The CCS/CHFS Heart Failures Guidelines currently recommend the use of 4 different types of medications for people with HFrEF, where possible. Each of these 4 medications works in a unique way, and they work best when used together. On average, each of these medications adds an extra 1 to 2 years of life.
ARNI, ACEi, ARBs
How They Work
They reduce salt and water retention and open up blood vessels. This makes it easier for your heart to pump blood to your body.
Commonly used drugs
ARNI: Sacubitril-valsartan (EntrestoTM)
ACEi: (“prils”) Perindopril, ramipril
ARB: (“sartans”) Candesartan, valsartan
What to watch out for
-Symptoms of low blood pressure.
-ACEi and ARNI may cause a dry cough.
-Routine bloodwork to check kidney function and potassium (risk of high potassium).
Beta Blockers
How They Work
They block adrenaline so your heart does not have to work as hard and beat as fast.
Commonly used drugs
Bisoprolol, Carvedilol, Metoprolol
What to watch out for
-Symptoms of low blood pressure or heart rate.
-You may feel tired (low energy) when you first start this medicine. This will get better as your body gets used to the medicine.­
-Do not stop this medicine suddenly unless your healthcare provider tells you to. Your heart may race if you stop it suddenly.
MRAs
How They Work
They block stress hormones that make the heart stiff and cause scarring.
Commonly used drugs
Eplerenone (Inspra™), Spironolactone
What to watch out for
-Expect ongoing bloodwork for kidney function and potassium (risk of high potassium).
-Spironolactone: You may experience swelling of your breasts or tenderness. This is more common in men, and occurs in 9 out of 100 people.
SGLT2 Inhibitors
How They Work
They help lower stress on your heart.
Commonly used drugs
Dapagliflozin (Forxiga™), Empagliflozin (Jardiance™)
What to watch out for
-Genital yeast infection or bladder infection (less than 1 in 100 people). You can reduce this risk by paying close attention to your hygiene.
-Expect ongoing bloodwork for kidney function.

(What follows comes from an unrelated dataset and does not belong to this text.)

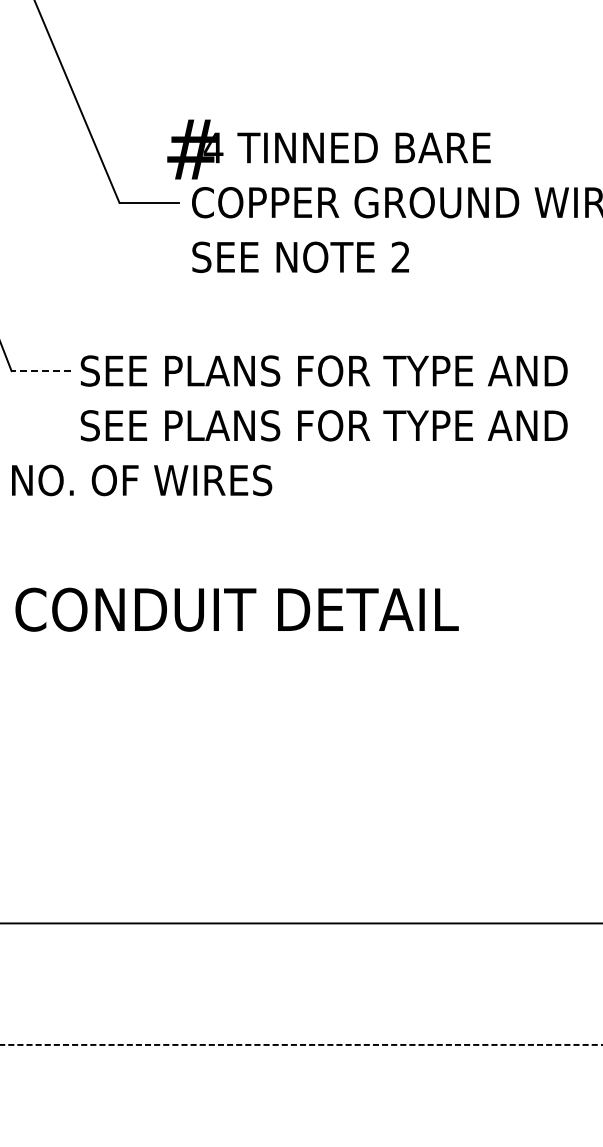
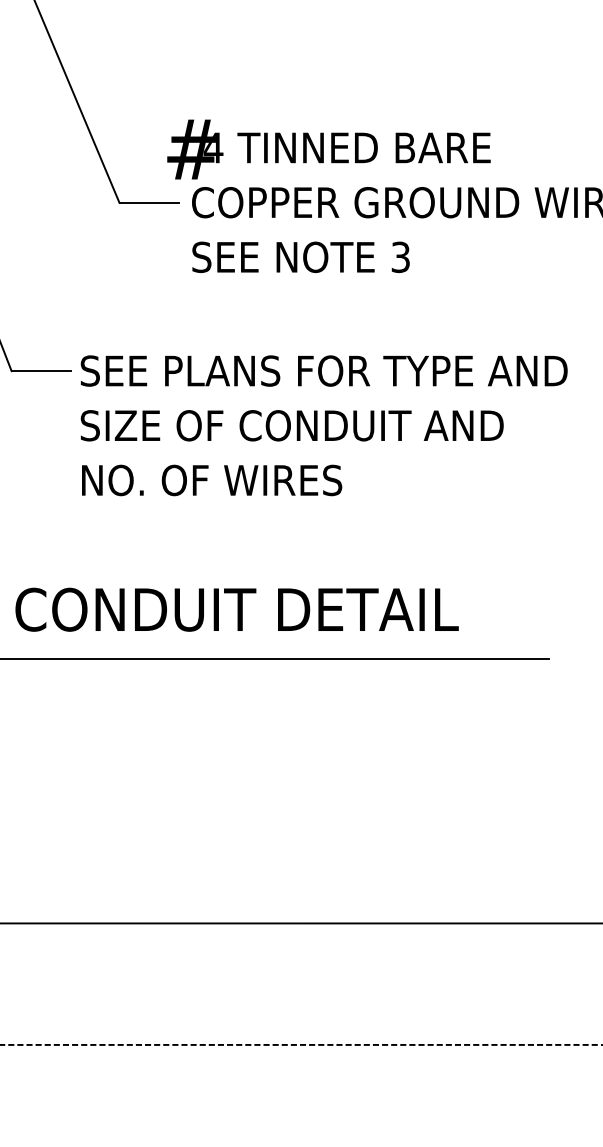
text at (400, 257): 2 -> 3
line at (41, 371): dashed -> solid
text at (338, 425): SEE PLANS FOR TYPE AND -> SIZE OF CONDUIT AND
text at (142, 480) position: (142, 480) -> (212, 480)
line at (275, 658): none -> present
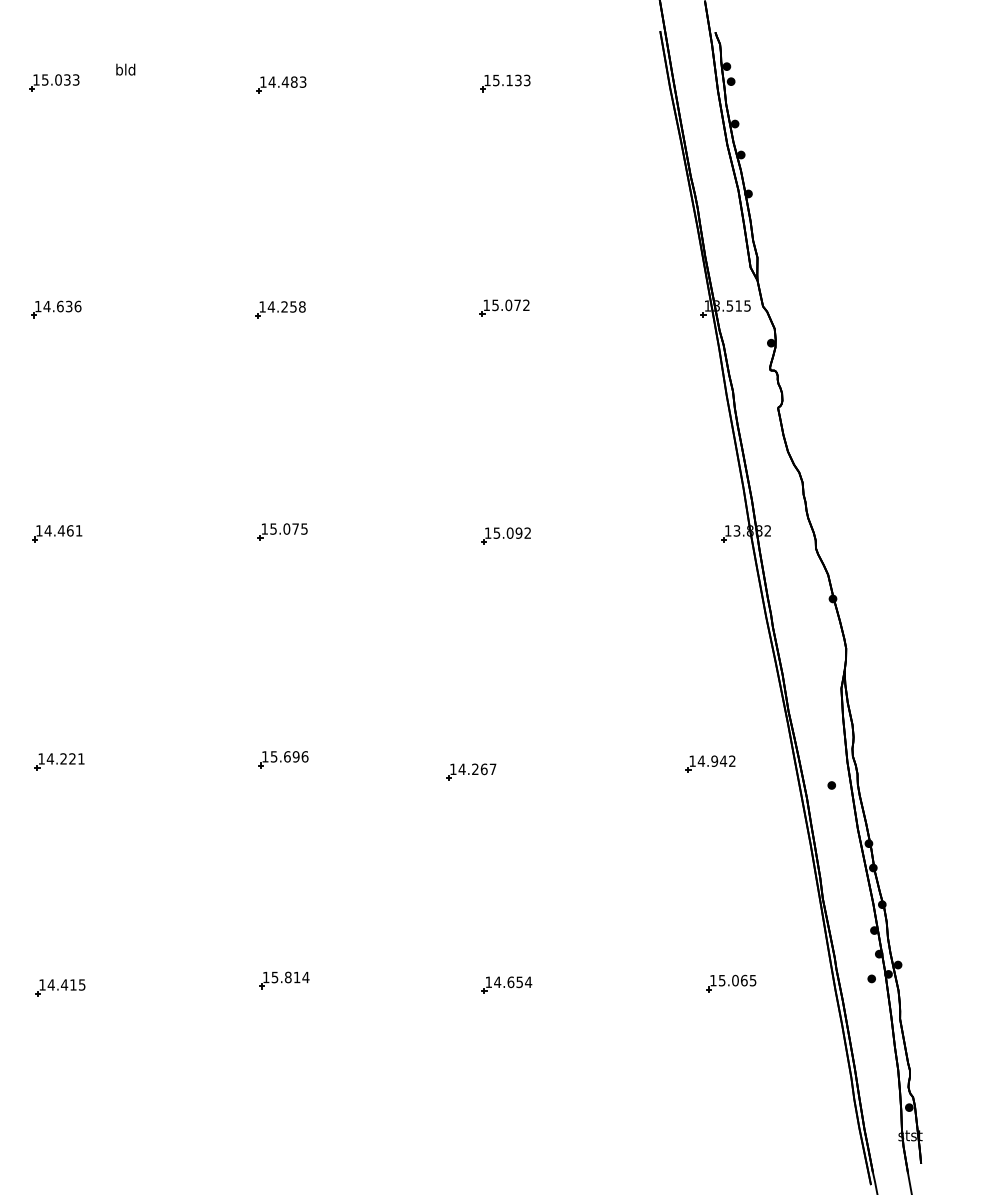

-This medicine is also used to treat diabetes. Other diabetes medicines may need to be adjusted when you take this medicine.
Possible Side Effects
You may experience common symptoms from taking these medications that are not serious but still noticeable. However, severe symptoms such as extreme weakness, dehydration or losing consciousness may require immediate medical attention.
Common Side Effects
ARNI, ACEi, ARBs
What to watch out for
-Symptoms of low blood pressure.
-ACEi and ARNI may cause a dry cough.
-Routine bloodwork to check kidney function and potassium (risk of high potassium).